>>>

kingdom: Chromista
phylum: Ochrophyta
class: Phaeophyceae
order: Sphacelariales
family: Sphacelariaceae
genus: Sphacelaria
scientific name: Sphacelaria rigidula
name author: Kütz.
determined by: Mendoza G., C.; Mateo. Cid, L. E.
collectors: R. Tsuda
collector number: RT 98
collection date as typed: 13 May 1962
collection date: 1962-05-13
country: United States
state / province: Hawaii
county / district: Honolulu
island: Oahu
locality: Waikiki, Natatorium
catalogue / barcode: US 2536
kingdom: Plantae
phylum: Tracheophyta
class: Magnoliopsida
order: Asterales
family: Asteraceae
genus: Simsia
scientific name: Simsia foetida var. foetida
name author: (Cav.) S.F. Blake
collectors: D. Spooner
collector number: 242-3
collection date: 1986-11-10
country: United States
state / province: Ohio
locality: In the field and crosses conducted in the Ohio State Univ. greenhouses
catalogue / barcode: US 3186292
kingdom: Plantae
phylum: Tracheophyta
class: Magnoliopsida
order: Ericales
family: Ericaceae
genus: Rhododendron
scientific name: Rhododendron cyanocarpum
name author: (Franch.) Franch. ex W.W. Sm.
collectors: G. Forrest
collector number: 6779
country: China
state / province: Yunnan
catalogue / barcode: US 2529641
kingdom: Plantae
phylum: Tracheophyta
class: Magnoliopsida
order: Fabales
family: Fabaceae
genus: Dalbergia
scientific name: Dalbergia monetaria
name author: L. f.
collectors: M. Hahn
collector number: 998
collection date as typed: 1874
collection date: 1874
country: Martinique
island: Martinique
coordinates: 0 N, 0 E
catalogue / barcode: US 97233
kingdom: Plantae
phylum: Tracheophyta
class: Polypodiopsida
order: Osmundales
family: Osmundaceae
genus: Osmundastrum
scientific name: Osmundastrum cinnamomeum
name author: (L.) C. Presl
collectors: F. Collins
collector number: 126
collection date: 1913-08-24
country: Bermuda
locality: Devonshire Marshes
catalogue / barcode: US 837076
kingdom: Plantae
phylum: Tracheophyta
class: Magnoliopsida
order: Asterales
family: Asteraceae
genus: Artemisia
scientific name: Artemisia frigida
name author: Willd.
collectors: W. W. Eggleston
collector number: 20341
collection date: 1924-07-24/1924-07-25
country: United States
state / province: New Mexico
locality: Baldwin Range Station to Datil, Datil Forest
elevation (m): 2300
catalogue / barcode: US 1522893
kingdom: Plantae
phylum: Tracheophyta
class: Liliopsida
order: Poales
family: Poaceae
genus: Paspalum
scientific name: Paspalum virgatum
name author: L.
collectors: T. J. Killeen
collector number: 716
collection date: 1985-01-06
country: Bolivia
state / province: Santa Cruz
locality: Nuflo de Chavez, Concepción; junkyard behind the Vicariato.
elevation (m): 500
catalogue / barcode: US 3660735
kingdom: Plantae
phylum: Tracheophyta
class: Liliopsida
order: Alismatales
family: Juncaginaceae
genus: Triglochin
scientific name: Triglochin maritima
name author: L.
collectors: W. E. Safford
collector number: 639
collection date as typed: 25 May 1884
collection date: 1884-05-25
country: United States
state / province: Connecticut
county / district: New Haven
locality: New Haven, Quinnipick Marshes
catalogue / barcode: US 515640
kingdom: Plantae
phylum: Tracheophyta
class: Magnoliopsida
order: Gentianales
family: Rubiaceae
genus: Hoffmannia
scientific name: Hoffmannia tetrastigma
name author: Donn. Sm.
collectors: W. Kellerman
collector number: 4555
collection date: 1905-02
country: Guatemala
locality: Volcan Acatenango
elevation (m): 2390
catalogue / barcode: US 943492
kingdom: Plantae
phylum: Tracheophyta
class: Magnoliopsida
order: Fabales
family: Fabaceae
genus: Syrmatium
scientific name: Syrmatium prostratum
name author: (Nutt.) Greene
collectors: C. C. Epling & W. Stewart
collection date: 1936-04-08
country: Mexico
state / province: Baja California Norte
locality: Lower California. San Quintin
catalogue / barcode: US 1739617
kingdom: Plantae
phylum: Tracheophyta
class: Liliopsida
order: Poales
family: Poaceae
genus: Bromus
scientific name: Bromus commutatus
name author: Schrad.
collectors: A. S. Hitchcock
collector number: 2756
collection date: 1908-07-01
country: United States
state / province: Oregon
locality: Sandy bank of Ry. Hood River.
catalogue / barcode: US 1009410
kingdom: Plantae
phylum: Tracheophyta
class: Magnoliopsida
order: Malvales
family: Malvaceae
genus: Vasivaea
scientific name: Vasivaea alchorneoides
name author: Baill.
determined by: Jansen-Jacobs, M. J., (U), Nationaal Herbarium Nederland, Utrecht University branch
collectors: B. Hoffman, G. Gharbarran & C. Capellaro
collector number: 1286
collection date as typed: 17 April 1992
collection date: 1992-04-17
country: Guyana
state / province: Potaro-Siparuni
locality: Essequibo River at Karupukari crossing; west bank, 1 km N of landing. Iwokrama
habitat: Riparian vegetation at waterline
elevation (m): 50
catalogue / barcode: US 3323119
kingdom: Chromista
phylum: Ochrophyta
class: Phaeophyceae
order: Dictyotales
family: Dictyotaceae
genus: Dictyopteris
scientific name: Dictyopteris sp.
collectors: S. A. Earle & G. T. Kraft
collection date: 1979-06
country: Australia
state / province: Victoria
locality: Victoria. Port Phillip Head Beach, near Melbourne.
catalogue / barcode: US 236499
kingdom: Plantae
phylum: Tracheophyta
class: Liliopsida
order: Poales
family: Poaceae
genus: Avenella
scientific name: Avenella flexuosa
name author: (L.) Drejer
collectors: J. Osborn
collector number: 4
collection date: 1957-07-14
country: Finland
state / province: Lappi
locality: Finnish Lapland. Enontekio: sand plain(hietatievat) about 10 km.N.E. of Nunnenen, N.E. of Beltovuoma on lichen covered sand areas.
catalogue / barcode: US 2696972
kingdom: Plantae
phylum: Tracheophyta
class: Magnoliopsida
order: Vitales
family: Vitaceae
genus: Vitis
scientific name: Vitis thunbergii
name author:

<<<

» Given task:
Could you reproduce every line of the items above, character for character, from the first through the last?

» Solution for this task:
kingdom: Chromista
phylum: Ochrophyta
class: Phaeophyceae
order: Sphacelariales
family: Sphacelariaceae
genus: Sphacelaria
scientific name: Sphacelaria rigidula
name author: Kütz.
determined by: Mendoza G., C.; Mateo. Cid, L. E.
collectors: R. Tsuda
collector number: RT 98
collection date as typed: 13 May 1962
collection date: 1962-05-13
country: United States
state / province: Hawaii
county / district: Honolulu
island: Oahu
locality: Waikiki, Natatorium
catalogue / barcode: US 2536
kingdom: Plantae
phylum: Tracheophyta
class: Magnoliopsida
order: Asterales
family: Asteraceae
genus: Simsia
scientific name: Simsia foetida var. foetida
name author: (Cav.) S.F. Blake
collectors: D. Spooner
collector number: 242-3
collection date: 1986-11-10
country: United States
state / province: Ohio
locality: In the field and crosses conducted in the Ohio State Univ. greenhouses
catalogue / barcode: US 3186292
kingdom: Plantae
phylum: Tracheophyta
class: Magnoliopsida
order: Ericales
family: Ericaceae
genus: Rhododendron
scientific name: Rhododendron cyanocarpum
name author: (Franch.) Franch. ex W.W. Sm.
collectors: G. Forrest
collector number: 6779
country: China
state / province: Yunnan
catalogue / barcode: US 2529641
kingdom: Plantae
phylum: Tracheophyta
class: Magnoliopsida
order: Fabales
family: Fabaceae
genus: Dalbergia
scientific name: Dalbergia monetaria
name author: L. f.
collectors: M. Hahn
collector number: 998
collection date as typed: 1874
collection date: 1874
country: Martinique
island: Martinique
coordinates: 0 N, 0 E
catalogue / barcode: US 97233
kingdom: Plantae
phylum: Tracheophyta
class: Polypodiopsida
order: Osmundales
family: Osmundaceae
genus: Osmundastrum
scientific name: Osmundastrum cinnamomeum
name author: (L.) C. Presl
collectors: F. Collins
collector number: 126
collection date: 1913-08-24
country: Bermuda
locality: Devonshire Marshes
catalogue / barcode: US 837076
kingdom: Plantae
phylum: Tracheophyta
class: Magnoliopsida
order: Asterales
family: Asteraceae
genus: Artemisia
scientific name: Artemisia frigida
name author: Willd.
collectors: W. W. Eggleston
collector number: 20341
collection date: 1924-07-24/1924-07-25
country: United States
state / province: New Mexico
locality: Baldwin Range Station to Datil, Datil Forest
elevation (m): 2300
catalogue / barcode: US 1522893
kingdom: Plantae
phylum: Tracheophyta
class: Liliopsida
order: Poales
family: Poaceae
genus: Paspalum
scientific name: Paspalum virgatum
name author: L.
collectors: T. J. Killeen
collector number: 716
collection date: 1985-01-06
country: Bolivia
state / province: Santa Cruz
locality: Nuflo de Chavez, Concepción; junkyard behind the Vicariato.
elevation (m): 500
catalogue / barcode: US 3660735
kingdom: Plantae
phylum: Tracheophyta
class: Liliopsida
order: Alismatales
family: Juncaginaceae
genus: Triglochin
scientific name: Triglochin maritima
name author: L.
collectors: W. E. Safford
collector number: 639
collection date as typed: 25 May 1884
collection date: 1884-05-25
country: United States
state / province: Connecticut
county / district: New Haven
locality: New Haven, Quinnipick Marshes
catalogue / barcode: US 515640
kingdom: Plantae
phylum: Tracheophyta
class: Magnoliopsida
order: Gentianales
family: Rubiaceae
genus: Hoffmannia
scientific name: Hoffmannia tetrastigma
name author: Donn. Sm.
collectors: W. Kellerman
collector number: 4555
collection date: 1905-02
country: Guatemala
locality: Volcan Acatenango
elevation (m): 2390
catalogue / barcode: US 943492
kingdom: Plantae
phylum: Tracheophyta
class: Magnoliopsida
order: Fabales
family: Fabaceae
genus: Syrmatium
scientific name: Syrmatium prostratum
name author: (Nutt.) Greene
collectors: C. C. Epling & W. Stewart
collection date: 1936-04-08
country: Mexico
state / province: Baja California Norte
locality: Lower California. San Quintin
catalogue / barcode: US 1739617
kingdom: Plantae
phylum: Tracheophyta
class: Liliopsida
order: Poales
family: Poaceae
genus: Bromus
scientific name: Bromus commutatus
name author: Schrad.
collectors: A. S. Hitchcock
collector number: 2756
collection date: 1908-07-01
country: United States
state / province: Oregon
locality: Sandy bank of Ry. Hood River.
catalogue / barcode: US 1009410
kingdom: Plantae
phylum: Tracheophyta
class: Magnoliopsida
order: Malvales
family: Malvaceae
genus: Vasivaea
scientific name: Vasivaea alchorneoides
name author: Baill.
determined by: Jansen-Jacobs, M. J., (U), Nationaal Herbarium Nederland, Utrecht University branch
collectors: B. Hoffman, G. Gharbarran & C. Capellaro
collector number: 1286
collection date as typed: 17 April 1992
collection date: 1992-04-17
country: Guyana
state / province: Potaro-Siparuni
locality: Essequibo River at Karupukari crossing; west bank, 1 km N of landing. Iwokrama
habitat: Riparian vegetation at waterline
elevation (m): 50
catalogue / barcode: US 3323119
kingdom: Chromista
phylum: Ochrophyta
class: Phaeophyceae
order: Dictyotales
family: Dictyotaceae
genus: Dictyopteris
scientific name: Dictyopteris sp.
collectors: S. A. Earle & G. T. Kraft
collection date: 1979-06
country: Australia
state / province: Victoria
locality: Victoria. Port Phillip Head Beach, near Melbourne.
catalogue / barcode: US 236499
kingdom: Plantae
phylum: Tracheophyta
class: Liliopsida
order: Poales
family: Poaceae
genus: Avenella
scientific name: Avenella flexuosa
name author: (L.) Drejer
collectors: J. Osborn
collector number: 4
collection date: 1957-07-14
country: Finland
state / province: Lappi
locality: Finnish Lapland. Enontekio: sand plain(hietatievat) about 10 km.N.E. of Nunnenen, N.E. of Beltovuoma on lichen covered sand areas.
catalogue / barcode: US 2696972
kingdom: Plantae
phylum: Tracheophyta
class: Magnoliopsida
order: Vitales
family: Vitaceae
genus: Vitis
scientific name: Vitis thunbergii
name author:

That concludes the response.